本大会のトーナメント表。オープンの部は、当初の予定の16チームから27チームにエントリー数を増やして実施された
大会終了後には、茨ひよりさんがインタビューをする斬新な企画も実現。「eスポーツの裾野をもっともっと広げて日本に根付くよう、まずは来年の茨城国体を盛り上げていきたいと思っています。今後も継続的に大きな大会を実施したりプレーヤーを育てて、茨城を聖地にしてeスポーツ産業の一角を担いたいですね」(大井川知事)

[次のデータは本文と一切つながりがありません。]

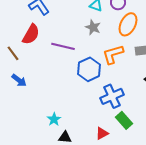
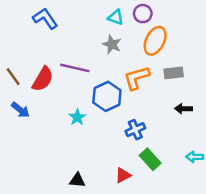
red semicircle: (31, 34) -> (43, 79), moved
blue cross: (112, 96) -> (135, 130), size x0.7
cyan star: (54, 119) -> (77, 117), moved

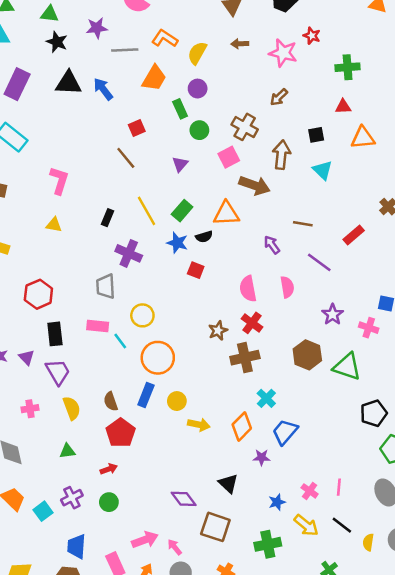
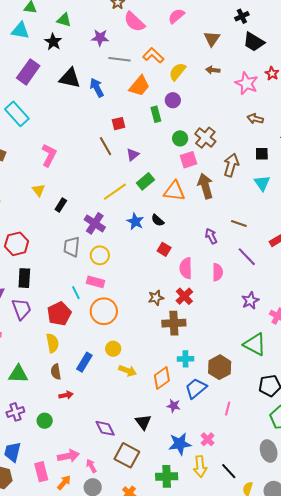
black star: (57, 42) -> (53, 42), moved
brown arrow: (279, 97) -> (255, 119), moved, turned 49
green circle: (199, 130) -> (180, 138), moved
purple triangle: (180, 164) -> (133, 155), moved
brown arrow: (255, 185) -> (205, 186), turned -135
yellow line: (146, 211) -> (115, 192), turned 75
green rectangle: (182, 211) -> (145, 181), moved
orange triangle: (226, 214) -> (174, 191), moved
black rectangle: (108, 218) -> (61, 205), moved
yellow triangle: (54, 225) -> (38, 190), turned 32
black semicircle: (204, 237) -> (158, 220), turned 48
red square: (196, 270) -> (164, 249), moved
yellow circle: (142, 315) -> (100, 255), moved
pink rectangle: (98, 326) -> (95, 282), moved
brown hexagon: (307, 355) -> (220, 367), moved
blue rectangle: (146, 395) -> (84, 362), moved
cyan cross: (266, 398) -> (185, 359), turned 35
brown semicircle: (111, 401) -> (56, 372), moved
yellow semicircle: (72, 408) -> (52, 343), moved
red pentagon: (121, 433) -> (59, 314), moved
green triangle: (67, 451) -> (18, 374), size x1.5
red arrow: (109, 469) -> (66, 395), moved
pink line: (339, 487) -> (228, 409), moved
blue star: (277, 502) -> (180, 444), size x1.6
yellow arrow: (306, 525) -> (200, 467), turned 35

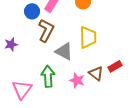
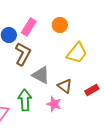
yellow trapezoid: (88, 37) -> (77, 53), moved, turned 40
brown triangle: (96, 73) -> (65, 86), moved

茨ひよりさんのインタビューを受ける鹿麗會のみなさん。「『ウイイレ』は仕事が終わった後に、3人でずっと練習してました。今日は1勝できればいいかなあと思ってここに来たので、(次週開催のTGSの大会は)全然自信はないですけど頑張ります」
「優勝できてとても嬉しいです。一緒に練習するのは週に1回で30分、学校で先生から借りたPS4で練習しました」(フィーヴァーの2人組)。短い練習時間で大会を制したのは実にお見事!